Nine years is a long time for a band to hang around. Indie pop notoriety may have been won but by the third album in, it’s time for a band to quit skimming the edges of potential and finally reach it. Hoping to prove their merit along with their chops, Sussex Heights Roving Artists Group, a.k.a. Shrag, are back with the toothily menacing Canines.
‘Tears of a Landlord’ exhibits the kind of shout-a-long gang spirit characteristic of the band, followed by the post-punk, bass-heavy leanings of ‘Show us Your Canines’. ‘Chasing Consummations’ is kicked off with jerky synths and paired with sugary girl band playground rhymes interspersed with strings. Frontwoman Helen King’s lyrics are a bit of a mysterious closed book, the peculiarity of lines like “A body coloured garish sight” surely an indication of a personal meaning that isn’t quite ever disclosed to the listener. Lead single, ‘Tendons in the Night’ is no less weird, a male/female shouty bratfest that talks of being down on all fours, followed by the similarly carnal ‘Devastating Bones’ which snarls “I’ve got zero faith in your free will”. ‘You’re the Shout’ sees Helen admit “I’d like to rip his heart in two” amidst a beautifully executed pop song played off against the moody tone of ‘That’s Static’ while ‘Jane with Dumbells’ is a sweetly bold and orchestral sign off.
British Lo Fi indie has always had a fondness for a quirkily idiosyncratic take on punk but while Shrag are a lot less aggressive than Huggy Bear, not half as vitriolic as Help!

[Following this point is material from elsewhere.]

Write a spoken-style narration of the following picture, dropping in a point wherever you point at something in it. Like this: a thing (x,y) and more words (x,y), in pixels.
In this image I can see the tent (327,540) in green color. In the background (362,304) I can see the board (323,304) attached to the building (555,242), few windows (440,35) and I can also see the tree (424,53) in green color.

She Can’t Swim yet tons more barbed than Bearsuit, they still share the shambolic charm of all three. While they’re not shaking off the Twee As Fuck label anytime soon, they’re knowingly whimsical without being too cute, and playfully snappy.
The off-beat vocals play wild and loose with the idea of tuning and while distinctive are also a little one dimensional. Pitted against the current, bizarre trend of aping a regional accent which is not your own, King’s genuine intonation is refreshing, her delivery sometimes meaning the songs fade into one another. Shrag are a band with a live reputation that precedes them and though the songs work on record and stand up in their own right, the touches of true pop brilliance are perhaps most likely to emerge in that live setting. King claims that the album “makes a particular kind of sense” to the band but that clarity is not always revealed to outside parties.
Canines is an album that is introspective in that it literally looks inside, with its focus on tendons, bones, and the inner lust (bloody or otherwise) of the human. However, for all its inner thematic explorations this album still only scratches at the skin of what Shrag are capable of. Once they bare more than their teeth, they will become as fierce as they have the potential to be.